WRITTEN TASK 1: According to the article on fund managers and cybersecurity, which survey found that most fund managers are only "moderately prepared" for external cyber threats?
WRITTEN TASK 2: Pick up the article on fund managers and cybersecurity after its final sentence and carry it forward.

PASSAGE FOR REVIEW:
As external cyberattacks become ever more sophisticated and aggressive, fund managers need to ensure their security keeps pace.

From data theft to unwarranted surveillance to denial of service attacks, external cybersecurity threats are constantly evolving and increasingly sophisticated. At the same time, the cybersecurity compliance load is becoming increasingly hefty for all businesses across all sectors from financial services to construction.

However, most fund managers – which carry the double burden of ensuring their internal IT systems are secure and, as responsible investors, those of their portfolio companies – are only “moderately prepared” to meet the plethora of external threats to cybersecurity, such as phishing and pharming and social engineering, according to the pfm/EisnerAmper CFO Survey.

The imperative to be adequately prepared is clear. “It goes without saying that it is critical to put in place an integrated approach that starts at the top and ensures cybersecurity becomes part of the culture of the firm, with staff being actively alert to the risks and avoiding exposing the firm to danger, using reminders, training and testing,” says Jeremy Westhead, finance director at UK mid-market business services and tech investor Lyceum Capital.

This encompasses putting in place good governance, including monitoring IT and security issues at the board level, he says, as well as identifying key assets, such as data storage and websites, the risks to them, and appropriate protections; ensuring ongoing prevention and detection, such as monitoring network traffic and physical infrastructure, and penetration testing; and devizing a recovery plan. Remember that national regulators expect disclosure of material breaches, Westhead adds.


“Managers are moderately prepared, but they are by no means in the top quartile,” says Iain Mackay, chief operating officer at Intuitus, a specialist technology and IT advisor to European GPs. Although the level of cybersecurity due diligence pre-deal is deepening, “everyone is going to have to up their game. We tend to think of teenage cyber hackers, but this is organized criminality. They are professionals,” he says.

While many businesses typically assign responsibility for their cybersecurity to the IT department, “it’s more to do with people and processes from a human resources perspective,” says Fleur Hicks, managing director at digital diligence and strategy consultants Onefourzero. This includes educating staff not to open unknown files and enforcing device testing.

INFORMATION PROVIDED:
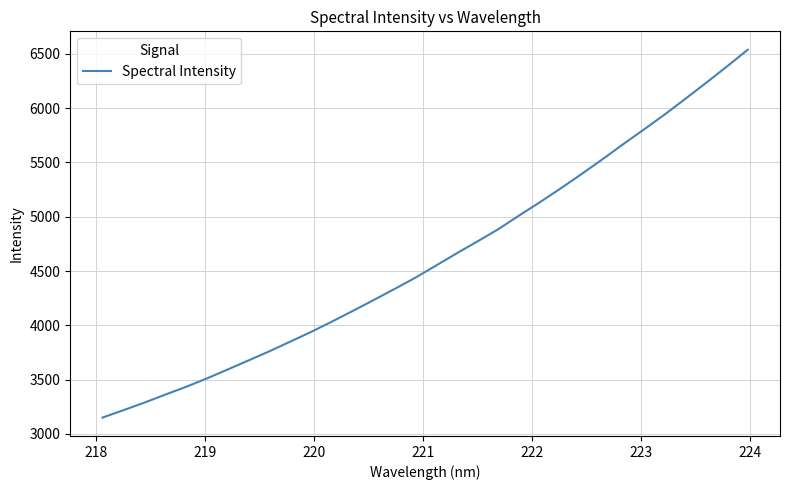

What is the difference between the maximum and minimum values?

3386.5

EXERCISE RESPONSE 1: The pfm/EisnerAmper CFO Survey.

EXERCISE RESPONSE 2:
There is growing awareness of the need to designate responsibility for implementing the security plan, for instance to a chief information security officer in large businesses, says Mackay. However, he too stresses the importance of training an entire organization to use information appropriately, which includes making staff alert to what they talk about, and enforcing access restrictions all the way up to top management. “A CEO should only have access to information that is useful to their job,” he says.

In terms of risk and business impact, data breaches are the number one issue companies face and the majority involve some human element, says Breen Liblong of IT consultant Crosslake Technologies. “Humans are the weakest link.”


Phishing Online fraud that entails sending emails purporting to be from a legitimate company demanding the receiver supply sensitive information, such as bank account details.

Pharming Perpetrator directs internet users to a false website that replicates a legitimate one to illicit personal information.

Theft of personal ID or confidential information Can include passwords, credit card details, customer addresses, dates of birth and PIN numbers.

Social engineering Psychologically manipulating individuals into divulging information, for example posing as a business’s legitimate helpdesk to obtain confidential staff details.

Denial of service An attack that temporarily or permanently disrupts access to a computer or network, typically achieved by flooding the target with false requests that overload the system.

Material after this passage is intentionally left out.